One thing I will say here is that if you are interviewing and recording, you still want to be taking notes because you never know when technology will fail you, and if that happens and you have no notes it won’t be good to get to the end of a two hour interview, have no recording and no notes, and be back to square one. So always take notes regardless of whether you’re recording the interview.

Excuse 2: “People will be reluctant and hold back.”

This argument is overblown, and a good investigator will get past this issue easily.

Excuse 3: “The investigator is caught on tape too and what if the investigator said something they shouldn’t say.”

Well, my first response is don’t say something you shouldn’t say – good investigators don’t do that. But I get it, we all can make mistakes. So, if we say something that we shouldn’t have said we acknowledge it and be accountable. Is this argument against recording suggesting if it wasn’t recorded you could deny it? Where’s the integrity there? So, from my perspective, if you make a mistake that is captured on a recording deal with it, and if you are good at what you do that should rarely, if ever, happen.

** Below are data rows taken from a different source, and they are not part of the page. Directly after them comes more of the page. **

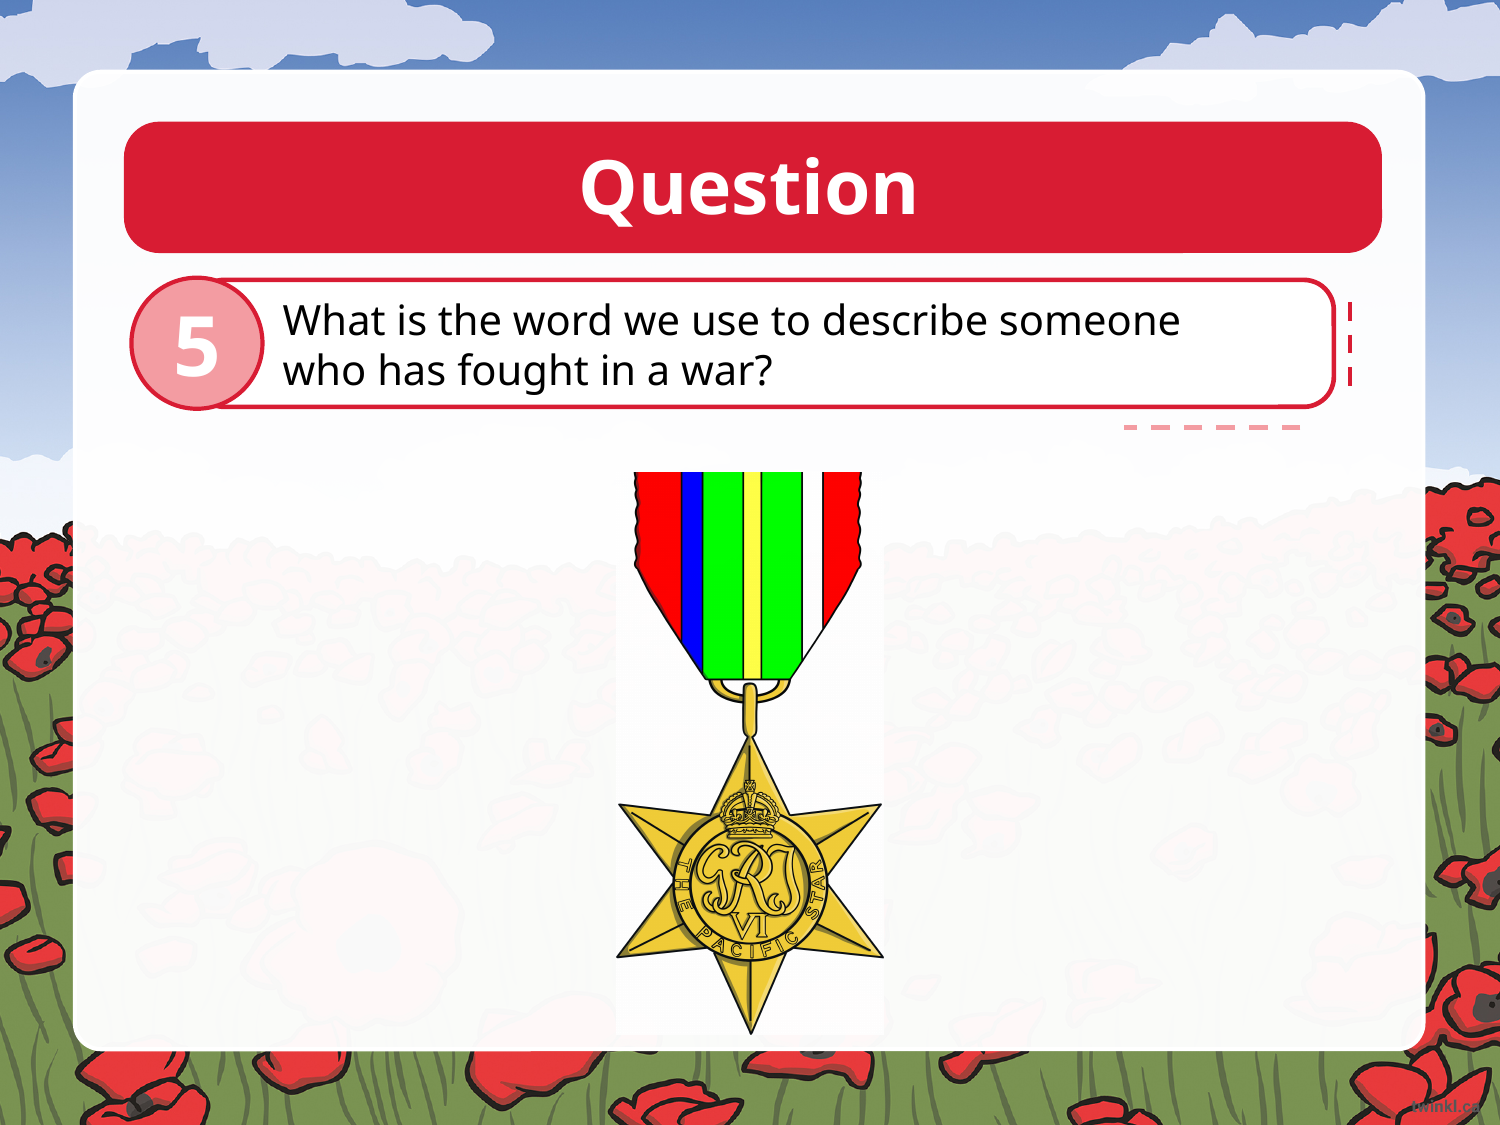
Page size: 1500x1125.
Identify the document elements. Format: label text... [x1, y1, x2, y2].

picture [0, 0, 1500, 1125]
title Question [70, 124, 1429, 256]
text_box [131, 277, 263, 409]
text_box [141, 119, 1365, 124]
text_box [264, 279, 1335, 408]
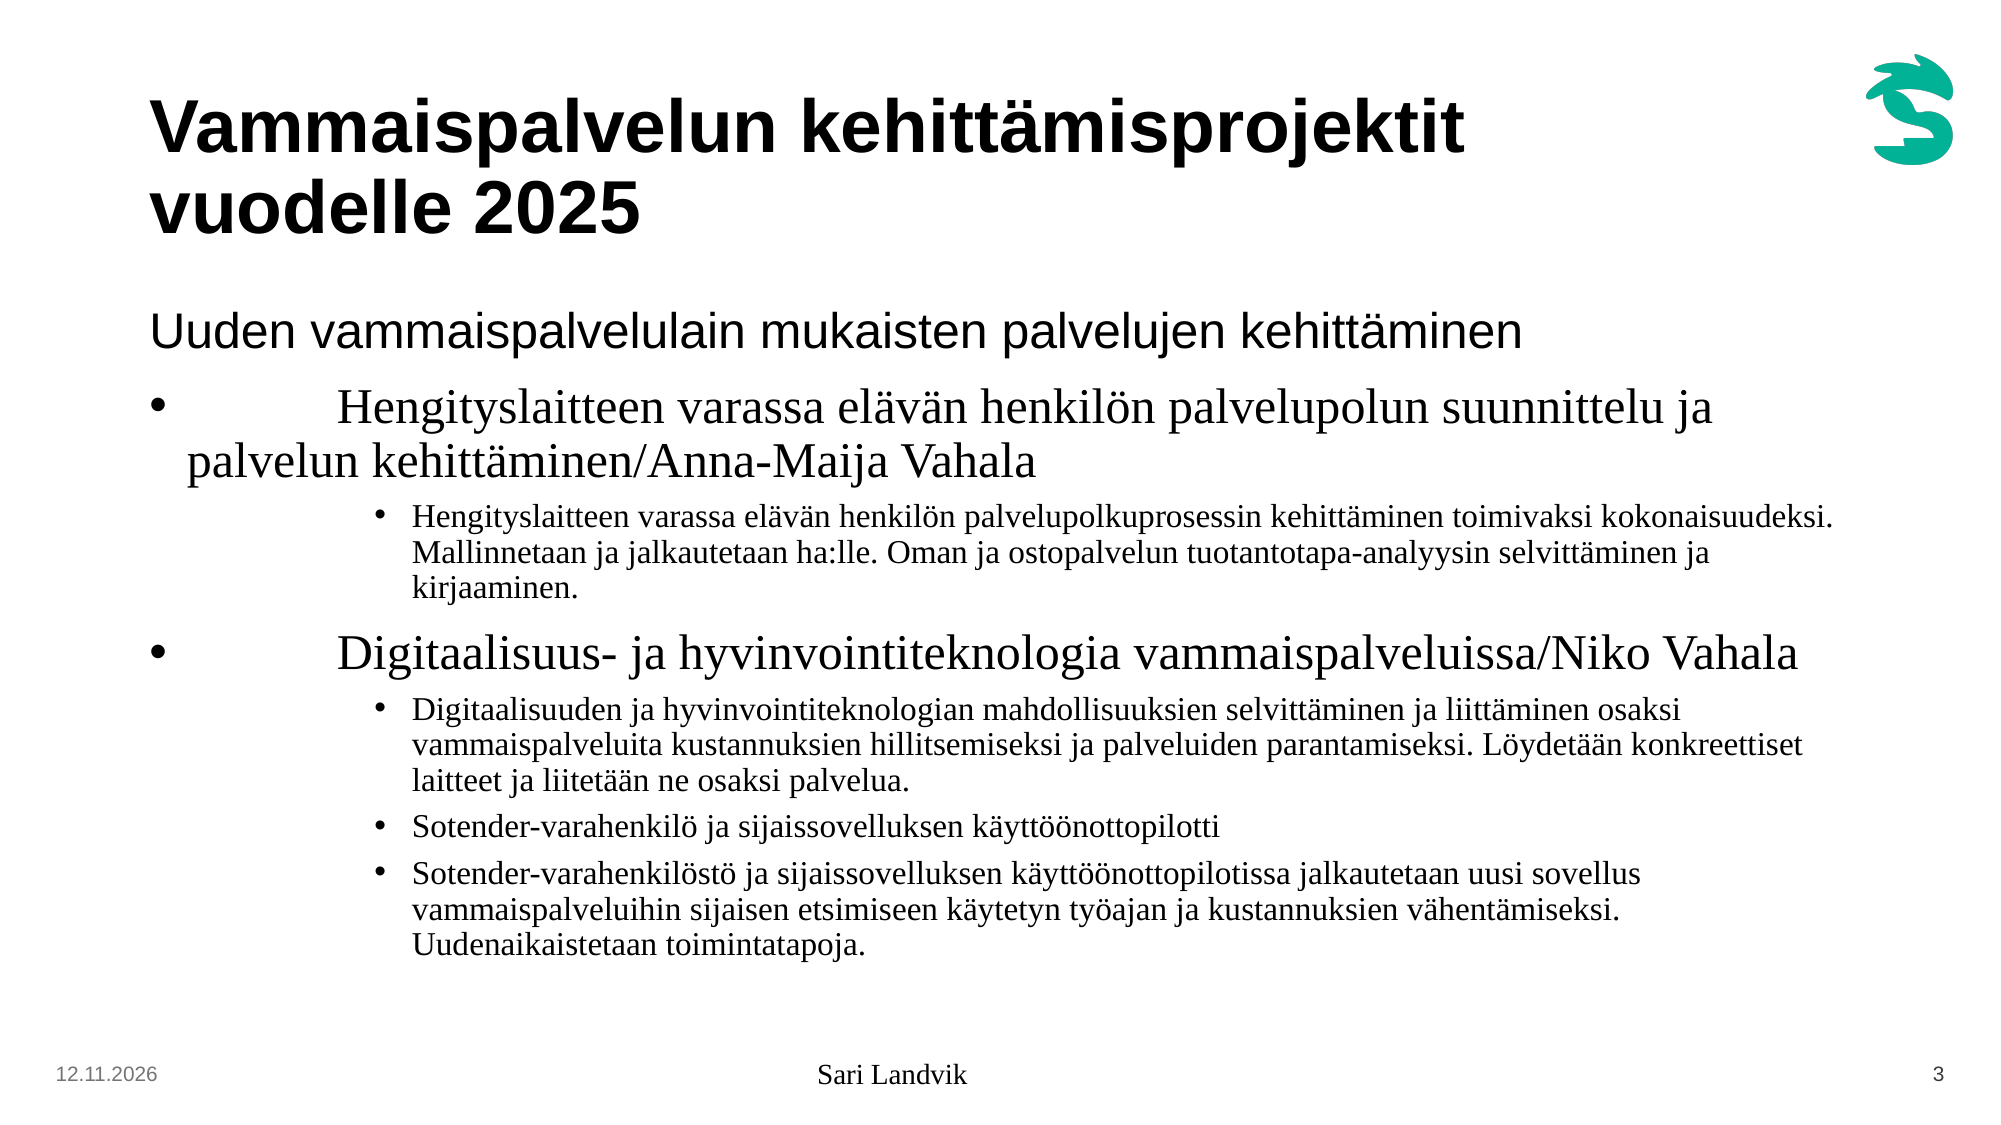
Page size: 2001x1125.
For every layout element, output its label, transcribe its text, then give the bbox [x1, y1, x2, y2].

footer Sari Landvik [447, 1042, 1338, 1103]
picture [1866, 54, 1953, 165]
list Uuden vammaispalvelulain mukaisten palvelujen kehittäminen Hengityslaitteen varassa elävän henkilön palvelupolun suunnittelu ja palvelun kehittäminen/Anna-Maija Vahala Hengityslaitteen varassa elävän henkilön palvelupolkuprosessin kehittäminen toimivaksi kokonaisuudeksi. Mallinnetaan ja jalkautetaan ha:lle. Oman ja ostopalvelun tuotantotapa-analyysin selvittäminen ja kirjaaminen. Digitaalisuus- ja hyvinvointiteknologia vammaispalveluissa/Niko Vahala Digitaalisuuden ja hyvinvointiteknologian mahdollisuuksien selvittäminen ja liittäminen osaksi vammaispalveluita kustannuksien hillitsemiseksi ja palveluiden parantamiseksi. Löydetään konkreettiset laitteet ja liitetään ne osaksi palvelua. Sotender-varahenkilö ja sijaissovelluksen käyttöönottopilotti Sotender-varahenkilöstö ja sijaissovelluksen käyttöönottopilotissa jalkautetaan uusi sovellus vammaispalveluihin sijaisen etsimiseen käytetyn työajan ja kustannuksien vähentämiseksi. Uudenaikaistetaan toimintatapoja. [137, 299, 1863, 1014]
slide_number 3 [1509, 1042, 1960, 1103]
title Vammaispalvelun kehittämisprojektit vuodelle 2025 [137, 59, 1791, 278]
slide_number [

Excuse 4: “It’s going to be hours of work to create all these transcripts that capture a bunch of ‘ums’ and ‘ahs’, and not all the information will be relevant.”

You don’t have to do a transcript for every recording. Sure, if the case goes to a tribunal, court, arbitration then you are going to go ahead and transcribe it, but for the other 90% plus of cases you will never need to transcribe it. You use it like you would rough notes. You take from it the relevant information, you summarize that information, and you put it in your report. If there’s ever any question, the recording is there. If you land in a more significant process like a hearing or tribunal, well no problem. You’ve got the recordings and in those circumstances you and others will be happy you do.

Now I will say this – never record without the person’s permission. Always make sure the person being interviewed has said yes I’m OK with being recorded and that you actually capture that acknowledgement on the recording.

I usually have a short conversation with the person at the outset, tell them I wish to record the interview and offer my reasons why. Then I make sure that they’re comfortable with it and start the recording. I will start off by saying something like, “Today is January 3, 2023. I am here with Mr. or Ms. or whatever the person’s preference is to be addressed (which I will have already established). They are here to talk about XYZ just for the record, can you confirm you agree to the recording of this interview?”. They agree and off we go. Before you know it, everyone forgets the recording is happening and you just conduct your interview like you normally would. Like I said, we’ve had very few issues with people not wanting to share information and be recorded.

Final Remarks

I can’t emphasize enough the importance of recording interviews. Yes, there can be arguments that might dissuade one from recording an interview. However, I would say that all those arguments are easily dealt with. Additionally, the benefits far outweigh any of the risks that people commonly associate with recording. So, record your interviews! It’s best practice in my opinion.